A chord of length 64m is used to connect a 100\text{Kg} astronaut to spaceship whose mass is much larger than that of the astronaut. Estimate the value of the tension in the chord?

Assume that the spaceship is orbiting near the earth surface. Assume that the spaceship and the astronaut fall on a straight line from the earth center. The radius of the earth is 6400\text{Km}

1 Answer
Jul 6, 2018

Assuming that the spaceship of mass M_s and the astronaut of mass m fall on a straight line from the center of earth having mass M_e in a circular orbit.
We know that Gravitational force provides the required centripetal force for the circular motion of angular frequency omega. For spaceship and astronaut as composite system, in the state of equilibrium we have

"Force of gravity"\ =\ "centripetal force"

M_sg=M_sRomega^2
where R is radius of the earth and g acceleration due to gravity near the earth surface =9.81\ ms^-1.

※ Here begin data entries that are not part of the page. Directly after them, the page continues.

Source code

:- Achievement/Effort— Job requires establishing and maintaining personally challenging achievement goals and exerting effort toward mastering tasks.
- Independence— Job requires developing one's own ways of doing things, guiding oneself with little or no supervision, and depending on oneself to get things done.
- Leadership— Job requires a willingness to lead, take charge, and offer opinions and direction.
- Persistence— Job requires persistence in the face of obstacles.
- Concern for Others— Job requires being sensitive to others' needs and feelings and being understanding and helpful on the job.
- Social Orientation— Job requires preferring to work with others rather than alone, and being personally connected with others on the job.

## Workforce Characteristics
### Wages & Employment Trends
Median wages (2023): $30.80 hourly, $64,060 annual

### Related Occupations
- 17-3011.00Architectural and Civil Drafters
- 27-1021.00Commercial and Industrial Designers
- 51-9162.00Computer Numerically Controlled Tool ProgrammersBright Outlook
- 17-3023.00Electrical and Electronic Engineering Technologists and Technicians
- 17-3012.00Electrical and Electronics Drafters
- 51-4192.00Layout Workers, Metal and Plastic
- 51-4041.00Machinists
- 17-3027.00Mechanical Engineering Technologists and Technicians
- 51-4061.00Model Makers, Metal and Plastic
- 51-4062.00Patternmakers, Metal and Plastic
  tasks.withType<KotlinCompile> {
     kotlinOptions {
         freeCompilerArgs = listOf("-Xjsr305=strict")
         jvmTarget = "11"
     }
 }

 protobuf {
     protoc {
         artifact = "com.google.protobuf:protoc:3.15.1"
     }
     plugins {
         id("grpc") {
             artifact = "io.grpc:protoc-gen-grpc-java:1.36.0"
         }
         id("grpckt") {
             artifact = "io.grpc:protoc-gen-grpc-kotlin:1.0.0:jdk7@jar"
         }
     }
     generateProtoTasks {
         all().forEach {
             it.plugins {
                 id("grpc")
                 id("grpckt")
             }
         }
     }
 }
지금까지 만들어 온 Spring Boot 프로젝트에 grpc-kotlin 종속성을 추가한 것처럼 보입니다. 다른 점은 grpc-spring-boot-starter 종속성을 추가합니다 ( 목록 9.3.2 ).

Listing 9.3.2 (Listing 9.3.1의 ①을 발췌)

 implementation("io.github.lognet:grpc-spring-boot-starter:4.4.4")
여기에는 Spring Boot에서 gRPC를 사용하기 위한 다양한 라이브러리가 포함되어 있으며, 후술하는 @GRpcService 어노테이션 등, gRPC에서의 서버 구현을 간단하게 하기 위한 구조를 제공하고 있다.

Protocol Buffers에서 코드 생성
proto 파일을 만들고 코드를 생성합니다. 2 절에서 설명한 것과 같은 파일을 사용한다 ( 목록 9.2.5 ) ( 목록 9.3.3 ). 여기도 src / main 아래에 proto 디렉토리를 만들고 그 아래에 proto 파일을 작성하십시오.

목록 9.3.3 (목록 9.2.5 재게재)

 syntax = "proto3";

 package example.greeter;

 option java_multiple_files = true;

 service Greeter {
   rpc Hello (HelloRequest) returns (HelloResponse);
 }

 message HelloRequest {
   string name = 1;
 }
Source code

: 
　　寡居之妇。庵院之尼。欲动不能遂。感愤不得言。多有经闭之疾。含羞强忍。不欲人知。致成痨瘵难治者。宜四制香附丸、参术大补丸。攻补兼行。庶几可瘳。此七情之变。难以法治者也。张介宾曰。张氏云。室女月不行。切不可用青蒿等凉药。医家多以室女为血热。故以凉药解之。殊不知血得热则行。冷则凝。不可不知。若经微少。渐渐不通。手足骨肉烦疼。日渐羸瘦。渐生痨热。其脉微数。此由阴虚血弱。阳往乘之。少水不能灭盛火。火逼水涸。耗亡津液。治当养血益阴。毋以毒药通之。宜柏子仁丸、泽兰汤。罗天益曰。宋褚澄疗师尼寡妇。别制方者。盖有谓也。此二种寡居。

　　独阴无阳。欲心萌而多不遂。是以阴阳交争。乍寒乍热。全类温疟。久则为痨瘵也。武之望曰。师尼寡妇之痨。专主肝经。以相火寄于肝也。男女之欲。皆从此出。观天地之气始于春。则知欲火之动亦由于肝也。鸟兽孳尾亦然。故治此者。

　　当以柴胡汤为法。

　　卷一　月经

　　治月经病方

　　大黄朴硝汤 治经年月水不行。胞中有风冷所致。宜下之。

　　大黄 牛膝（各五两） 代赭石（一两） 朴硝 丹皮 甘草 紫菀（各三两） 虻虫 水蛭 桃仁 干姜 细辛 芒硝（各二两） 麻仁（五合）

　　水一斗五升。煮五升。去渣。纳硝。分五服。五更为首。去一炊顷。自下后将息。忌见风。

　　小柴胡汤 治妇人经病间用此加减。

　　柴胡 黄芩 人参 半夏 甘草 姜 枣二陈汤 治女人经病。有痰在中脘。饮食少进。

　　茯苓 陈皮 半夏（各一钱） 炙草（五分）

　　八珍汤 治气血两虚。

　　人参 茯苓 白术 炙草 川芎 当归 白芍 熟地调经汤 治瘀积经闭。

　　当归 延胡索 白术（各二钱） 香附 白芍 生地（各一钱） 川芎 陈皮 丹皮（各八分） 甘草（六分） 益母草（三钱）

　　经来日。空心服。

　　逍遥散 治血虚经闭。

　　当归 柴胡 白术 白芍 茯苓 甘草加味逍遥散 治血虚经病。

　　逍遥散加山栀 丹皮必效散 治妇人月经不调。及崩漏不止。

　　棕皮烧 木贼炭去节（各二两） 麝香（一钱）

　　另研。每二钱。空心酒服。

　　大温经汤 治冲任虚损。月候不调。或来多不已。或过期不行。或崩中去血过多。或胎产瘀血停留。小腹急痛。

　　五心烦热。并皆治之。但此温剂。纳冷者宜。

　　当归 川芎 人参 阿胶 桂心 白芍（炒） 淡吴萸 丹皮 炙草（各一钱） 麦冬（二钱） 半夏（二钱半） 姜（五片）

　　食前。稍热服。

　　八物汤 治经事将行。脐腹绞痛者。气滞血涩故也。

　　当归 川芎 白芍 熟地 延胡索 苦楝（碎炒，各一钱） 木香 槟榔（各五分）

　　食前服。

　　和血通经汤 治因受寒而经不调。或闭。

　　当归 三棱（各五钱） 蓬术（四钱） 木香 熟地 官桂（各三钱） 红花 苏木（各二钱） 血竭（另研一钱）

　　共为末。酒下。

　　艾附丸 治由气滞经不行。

(We have ignored the mass of astronaut as it is much smaller than that of the spaceship)

=>omega=sqrt(g/R) .....(1)

Forces acting on the astronaut are

  1. Centrifugal force F_"Cf"=m(R+64)omega^2 ......(2)
  2. Gravitational force due to the earth
    F_"g"=(mM_eG)/(R+64)^2 .....(3)
    where G is Universal gravitational constant.

Net force will be tension in the chord.

:.T=F_"Cf"-F_"g"

Using (2) and (3)

T=m(R+64)omega^2-(mM_eG)/(R+64)^2

Using (1) and substituting gR^2 in place of M_eG in the second term of RHS we get

T=m(R+64)g/R-(mgR^2)/(R+64)^2
=>T=mg+mg64/R-mg((R+64)/R)^-2

Expanding using binomial theorem and ignoring higher order terns as 64\ "<<"\ R we get

T=mg+mg64/R-mg(1-2(64)/R)
=>T=3mg64/R

Inserting given values we get

=>T=3xx100xx9.81xx64/(6.4xx10^6)
=>T=2.94xx10^-2\ N